Harris's economic plan was pretty much a ripoff of the ambitious Ralphanomics experiment that the Alberta PCs embarked on a couple of years earlier.
"Although Mike tried to do many of the same things, I think it's much more difficult in that province to do the kind of things we did," he concluded.
Maybe it's the entrenched power of the unions. Or maybe it's something Klein described as a mindset. "I don't sense there is the sense of free enterprise to the extent there is here," the premier spat.
Certainly, Eves was hardly Alberta's best buddy and backer. Several times at last summer's premiers conference it was Ralph Klein versus the rest.
And the old Ralph-Mike tag team ended when Harris quit.
When asked if the Ontario result means anything to the Alberta PCs, Klein insisted, "Not at all."
But still you have to wonder.
Last week Klein made a political speech at his annual Red Deer fundraising dinner, where he talked about the Tories's 20-year plan.
The details will be released in next spring's budget. That budget, and you have to assume the 20-year plan, will form the basis of the premier's 2005 election campaign.
"The strategy will recognize that Alberta's success is not due to what government does." Klein said. "It's due to what Albertans do.
"It's Albertans who build businesses, raise families, teach in our schools, care for patients in our hospitals and build communities where people feel safe, respected and free."

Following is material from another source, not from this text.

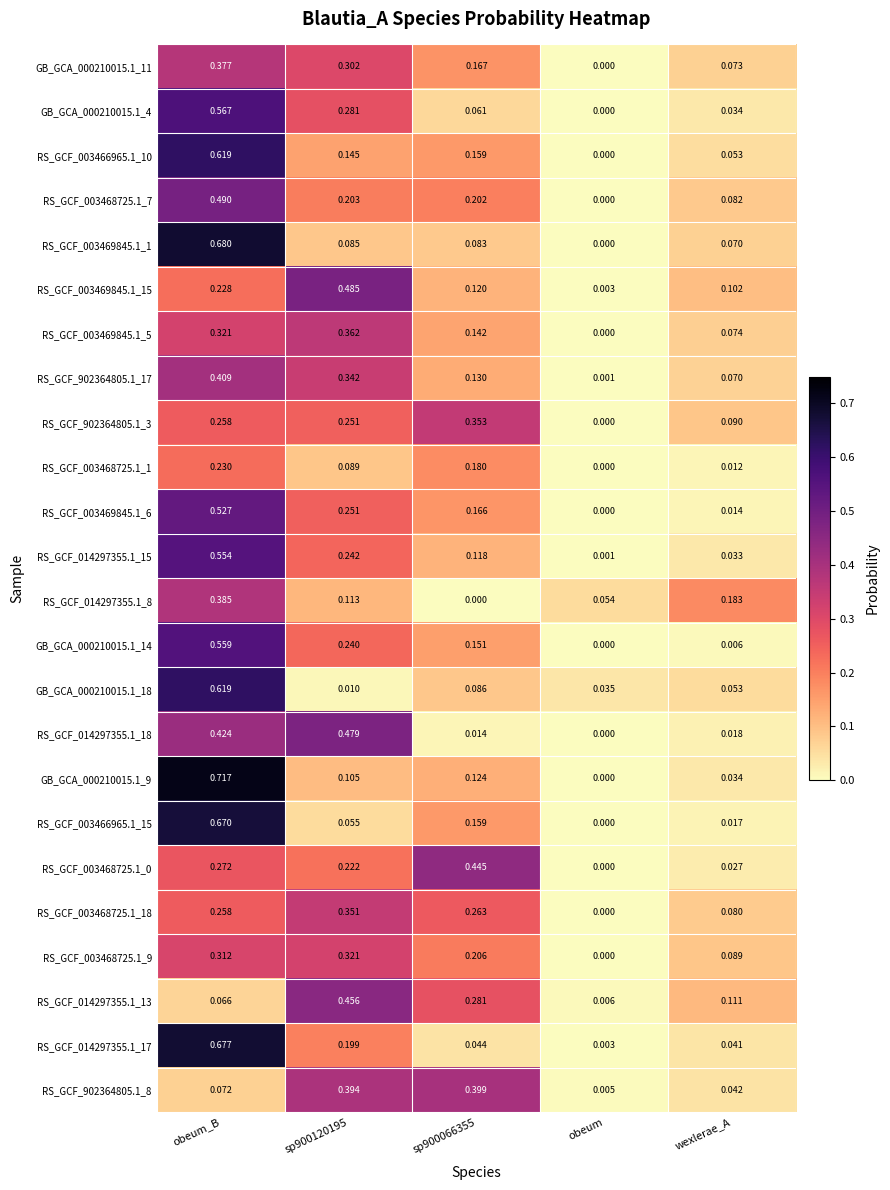

Between obeum_B and wexlerae_A, which series saw the biggest shift?

GB_GCA_000210015.1_9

This sounds like yet another huge expansion of the government's already bloated budget to me. Not to mention yet another attempt to diminish and discredit what made the Alberta Tories an international success in those magical days of the mid-'90s.

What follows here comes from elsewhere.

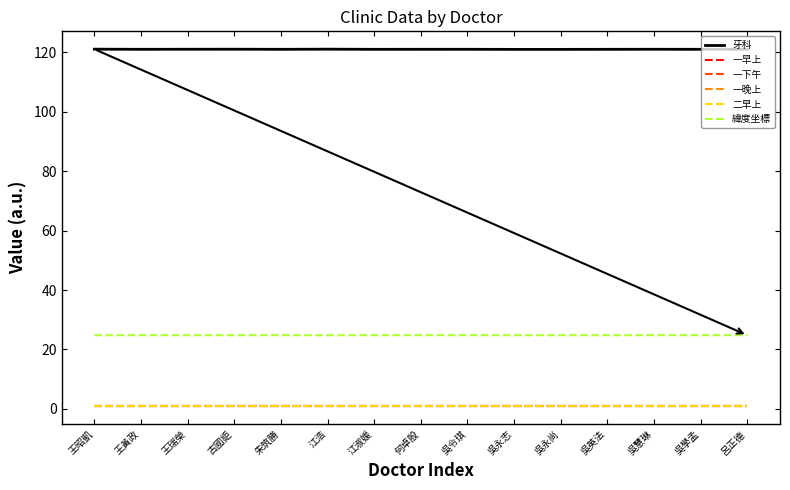

True or false: 牙科 has a value of 40.8 at 朱筑勝.

False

Certainly Klein's attempt to put his feet up and basically let the province and the government run itself has had mixed results.
It's allowed the bureaucrats and the special interests to once again seize control of the agenda and allow subversive Red Tory forces within his own caucus to lead the dance.

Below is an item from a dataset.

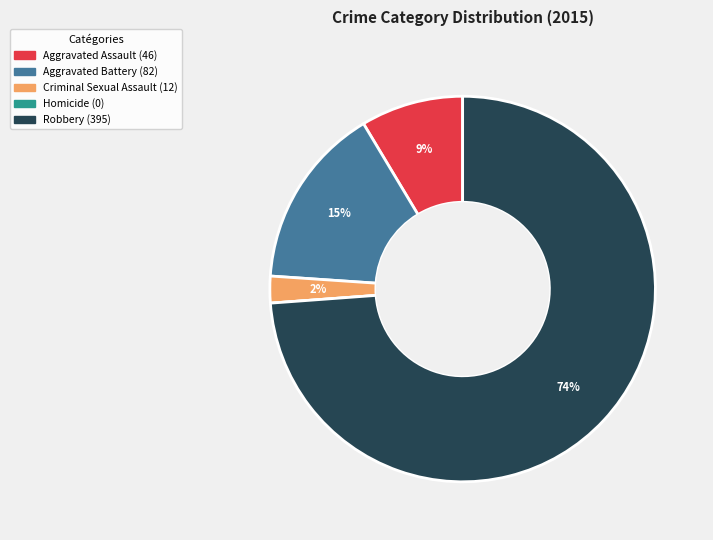

To the nearest percent, what is the difference between the largest and smallest slice percentages?

74%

You only have to click on Justice Minister Dave Hancock's website (which he calls "Virtual Whitemud") to see where one of his top ministers is going.
Hancock's vision talks of an Alberta "where all its citizens are caring, compassionate individuals willing to help those less fortunate in a manner that recognizes the pride and dignity of the human spirit."
ND Leader Raj Pannu couldn't have said it better.
With the Ontario Tories no longer on the scene, the premier will have a hard time stopping the Alberta Tories' ongoing lurch to the left from turning into a lunge.
Especially if Klein loses his nerve and his political compass because of the Ernie Eves debacle.